(Record extracts)
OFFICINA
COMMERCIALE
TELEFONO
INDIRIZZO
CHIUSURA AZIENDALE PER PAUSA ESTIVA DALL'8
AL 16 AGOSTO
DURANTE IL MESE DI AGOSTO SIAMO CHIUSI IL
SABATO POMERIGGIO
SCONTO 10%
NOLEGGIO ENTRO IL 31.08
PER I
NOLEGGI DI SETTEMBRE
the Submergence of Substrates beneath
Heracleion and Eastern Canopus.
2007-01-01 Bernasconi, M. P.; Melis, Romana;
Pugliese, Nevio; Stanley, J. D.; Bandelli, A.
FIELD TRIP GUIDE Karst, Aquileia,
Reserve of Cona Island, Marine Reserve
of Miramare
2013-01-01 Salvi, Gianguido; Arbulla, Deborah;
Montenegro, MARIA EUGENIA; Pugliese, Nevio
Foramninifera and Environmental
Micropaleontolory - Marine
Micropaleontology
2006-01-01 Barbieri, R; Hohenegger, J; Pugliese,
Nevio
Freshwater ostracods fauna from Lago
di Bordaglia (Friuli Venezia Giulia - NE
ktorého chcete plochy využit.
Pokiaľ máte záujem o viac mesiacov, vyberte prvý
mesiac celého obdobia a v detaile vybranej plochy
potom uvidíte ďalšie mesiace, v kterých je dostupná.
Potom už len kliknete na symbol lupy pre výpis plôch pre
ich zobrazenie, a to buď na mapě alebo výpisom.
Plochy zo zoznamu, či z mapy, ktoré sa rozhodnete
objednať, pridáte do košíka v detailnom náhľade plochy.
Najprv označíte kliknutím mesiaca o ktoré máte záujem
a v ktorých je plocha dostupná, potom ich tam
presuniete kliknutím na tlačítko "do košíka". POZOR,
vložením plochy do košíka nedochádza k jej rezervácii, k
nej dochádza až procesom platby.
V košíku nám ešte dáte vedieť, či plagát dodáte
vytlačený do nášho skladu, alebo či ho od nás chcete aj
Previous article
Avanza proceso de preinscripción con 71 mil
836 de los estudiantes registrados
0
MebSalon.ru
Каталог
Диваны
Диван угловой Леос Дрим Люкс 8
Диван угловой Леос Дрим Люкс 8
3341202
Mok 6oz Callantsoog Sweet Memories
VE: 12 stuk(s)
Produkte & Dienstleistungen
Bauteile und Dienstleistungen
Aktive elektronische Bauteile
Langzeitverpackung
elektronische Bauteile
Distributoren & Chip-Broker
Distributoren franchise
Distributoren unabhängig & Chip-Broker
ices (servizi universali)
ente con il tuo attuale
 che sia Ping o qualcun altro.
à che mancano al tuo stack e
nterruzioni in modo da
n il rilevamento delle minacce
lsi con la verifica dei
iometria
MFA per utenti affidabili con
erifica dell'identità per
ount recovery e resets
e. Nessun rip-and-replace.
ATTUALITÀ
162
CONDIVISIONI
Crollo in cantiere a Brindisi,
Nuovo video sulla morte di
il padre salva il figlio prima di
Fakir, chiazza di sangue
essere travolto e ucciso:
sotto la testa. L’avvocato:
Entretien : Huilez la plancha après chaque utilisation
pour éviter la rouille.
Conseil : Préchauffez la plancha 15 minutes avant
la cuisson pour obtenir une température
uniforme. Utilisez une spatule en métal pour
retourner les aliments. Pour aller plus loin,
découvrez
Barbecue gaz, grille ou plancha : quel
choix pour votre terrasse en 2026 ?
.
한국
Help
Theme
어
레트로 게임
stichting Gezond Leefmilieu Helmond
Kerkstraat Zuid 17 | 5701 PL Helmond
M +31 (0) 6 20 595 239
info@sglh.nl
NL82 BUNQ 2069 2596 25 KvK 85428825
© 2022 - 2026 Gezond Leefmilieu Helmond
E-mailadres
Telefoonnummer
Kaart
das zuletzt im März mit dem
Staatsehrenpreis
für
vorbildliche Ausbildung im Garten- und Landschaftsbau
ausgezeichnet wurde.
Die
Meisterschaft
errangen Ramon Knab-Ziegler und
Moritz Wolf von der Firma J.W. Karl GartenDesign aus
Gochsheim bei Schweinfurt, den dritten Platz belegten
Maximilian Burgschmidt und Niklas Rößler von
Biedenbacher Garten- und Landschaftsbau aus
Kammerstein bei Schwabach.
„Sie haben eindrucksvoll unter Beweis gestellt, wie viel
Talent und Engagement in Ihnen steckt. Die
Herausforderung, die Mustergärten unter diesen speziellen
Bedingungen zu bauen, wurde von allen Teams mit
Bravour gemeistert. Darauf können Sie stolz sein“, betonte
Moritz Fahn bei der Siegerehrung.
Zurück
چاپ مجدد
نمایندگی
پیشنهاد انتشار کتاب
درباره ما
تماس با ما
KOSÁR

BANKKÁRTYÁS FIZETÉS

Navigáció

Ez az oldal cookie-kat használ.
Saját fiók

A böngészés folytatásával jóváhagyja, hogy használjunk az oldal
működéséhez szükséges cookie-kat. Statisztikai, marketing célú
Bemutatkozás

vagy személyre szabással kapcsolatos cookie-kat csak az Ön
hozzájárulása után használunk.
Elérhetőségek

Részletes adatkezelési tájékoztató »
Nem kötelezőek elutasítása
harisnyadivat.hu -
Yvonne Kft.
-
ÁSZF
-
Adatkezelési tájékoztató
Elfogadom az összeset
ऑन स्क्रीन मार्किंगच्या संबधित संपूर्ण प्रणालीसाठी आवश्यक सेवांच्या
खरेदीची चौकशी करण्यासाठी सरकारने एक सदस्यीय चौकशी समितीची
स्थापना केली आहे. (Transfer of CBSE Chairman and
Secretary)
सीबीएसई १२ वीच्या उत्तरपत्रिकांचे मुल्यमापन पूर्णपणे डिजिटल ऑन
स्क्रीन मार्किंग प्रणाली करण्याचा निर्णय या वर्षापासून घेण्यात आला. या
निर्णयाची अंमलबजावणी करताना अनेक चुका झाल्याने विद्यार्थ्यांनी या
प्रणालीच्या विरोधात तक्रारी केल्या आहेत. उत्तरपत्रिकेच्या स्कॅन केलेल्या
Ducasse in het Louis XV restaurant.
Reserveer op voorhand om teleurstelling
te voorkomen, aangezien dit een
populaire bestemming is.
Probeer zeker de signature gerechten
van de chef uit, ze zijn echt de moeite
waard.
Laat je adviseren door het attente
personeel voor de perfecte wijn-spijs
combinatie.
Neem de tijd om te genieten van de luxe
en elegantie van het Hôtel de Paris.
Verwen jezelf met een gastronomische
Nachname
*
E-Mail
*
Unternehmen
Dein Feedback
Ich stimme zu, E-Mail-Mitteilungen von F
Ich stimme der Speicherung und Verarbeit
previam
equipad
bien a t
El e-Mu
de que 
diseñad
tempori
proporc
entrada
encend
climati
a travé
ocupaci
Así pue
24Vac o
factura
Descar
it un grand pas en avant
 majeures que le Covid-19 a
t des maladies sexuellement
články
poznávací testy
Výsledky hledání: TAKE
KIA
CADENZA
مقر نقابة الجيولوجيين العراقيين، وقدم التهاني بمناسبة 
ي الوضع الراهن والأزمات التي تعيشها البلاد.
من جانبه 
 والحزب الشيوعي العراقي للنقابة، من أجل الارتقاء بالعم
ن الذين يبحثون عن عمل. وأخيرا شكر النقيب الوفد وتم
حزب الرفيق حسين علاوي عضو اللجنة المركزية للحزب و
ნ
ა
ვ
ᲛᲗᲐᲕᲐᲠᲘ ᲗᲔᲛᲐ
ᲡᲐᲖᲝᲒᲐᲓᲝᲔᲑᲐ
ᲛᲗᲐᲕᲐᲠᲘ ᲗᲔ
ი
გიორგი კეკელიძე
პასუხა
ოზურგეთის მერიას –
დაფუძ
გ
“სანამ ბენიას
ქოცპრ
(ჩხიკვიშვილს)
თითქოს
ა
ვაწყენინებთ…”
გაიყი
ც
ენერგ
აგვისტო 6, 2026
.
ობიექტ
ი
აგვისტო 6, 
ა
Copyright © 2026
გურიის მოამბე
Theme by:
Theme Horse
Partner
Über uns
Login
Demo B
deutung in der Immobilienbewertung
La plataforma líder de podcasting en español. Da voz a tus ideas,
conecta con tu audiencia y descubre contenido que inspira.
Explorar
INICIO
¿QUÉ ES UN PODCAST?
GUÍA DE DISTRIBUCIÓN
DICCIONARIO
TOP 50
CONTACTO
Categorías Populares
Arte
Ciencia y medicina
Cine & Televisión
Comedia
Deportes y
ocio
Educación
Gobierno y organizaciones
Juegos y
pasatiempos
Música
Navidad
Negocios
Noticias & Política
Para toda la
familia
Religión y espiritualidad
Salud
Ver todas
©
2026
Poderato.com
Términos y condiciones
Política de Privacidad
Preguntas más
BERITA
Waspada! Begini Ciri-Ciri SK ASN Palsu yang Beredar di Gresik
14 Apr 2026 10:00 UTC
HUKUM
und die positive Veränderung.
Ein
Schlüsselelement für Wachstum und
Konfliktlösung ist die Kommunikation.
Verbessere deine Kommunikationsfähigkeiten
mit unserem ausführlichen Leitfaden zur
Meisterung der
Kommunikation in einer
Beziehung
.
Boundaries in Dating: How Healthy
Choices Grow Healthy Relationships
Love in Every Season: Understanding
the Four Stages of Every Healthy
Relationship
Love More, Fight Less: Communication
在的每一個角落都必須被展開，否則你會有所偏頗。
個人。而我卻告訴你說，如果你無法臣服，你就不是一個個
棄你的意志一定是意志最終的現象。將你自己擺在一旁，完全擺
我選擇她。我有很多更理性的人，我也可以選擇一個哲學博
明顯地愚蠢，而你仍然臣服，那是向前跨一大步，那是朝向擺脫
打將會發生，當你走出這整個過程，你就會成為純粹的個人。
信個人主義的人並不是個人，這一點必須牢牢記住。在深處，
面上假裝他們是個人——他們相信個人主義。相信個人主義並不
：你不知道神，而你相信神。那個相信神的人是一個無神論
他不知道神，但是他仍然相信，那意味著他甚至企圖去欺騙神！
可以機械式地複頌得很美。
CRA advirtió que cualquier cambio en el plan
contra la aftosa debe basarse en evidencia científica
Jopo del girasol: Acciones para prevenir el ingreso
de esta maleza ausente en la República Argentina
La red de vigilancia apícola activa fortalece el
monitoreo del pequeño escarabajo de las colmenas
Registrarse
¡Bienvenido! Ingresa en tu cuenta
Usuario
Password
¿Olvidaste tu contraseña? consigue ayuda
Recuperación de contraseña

(About this task) Rewrite the data from its first line through the line that contains "Pugliese, Nevio; Stanley, J. D.; Bandelli, A.", replacing "SABATO" with "DOMENICA" and changing nothing else.

(Written answer)
OFFICINA
COMMERCIALE
TELEFONO
INDIRIZZO
CHIUSURA AZIENDALE PER PAUSA ESTIVA DALL'8
AL 16 AGOSTO
DURANTE IL MESE DI AGOSTO SIAMO CHIUSI IL
DOMENICA POMERIGGIO
SCONTO 10%
NOLEGGIO ENTRO IL 31.08
PER I
NOLEGGI DI SETTEMBRE
the Submergence of Substrates beneath
Heracleion and Eastern Canopus.
2007-01-01 Bernasconi, M. P.; Melis, Romana;
Pugliese, Nevio; Stanley, J. D.; Bandelli, A.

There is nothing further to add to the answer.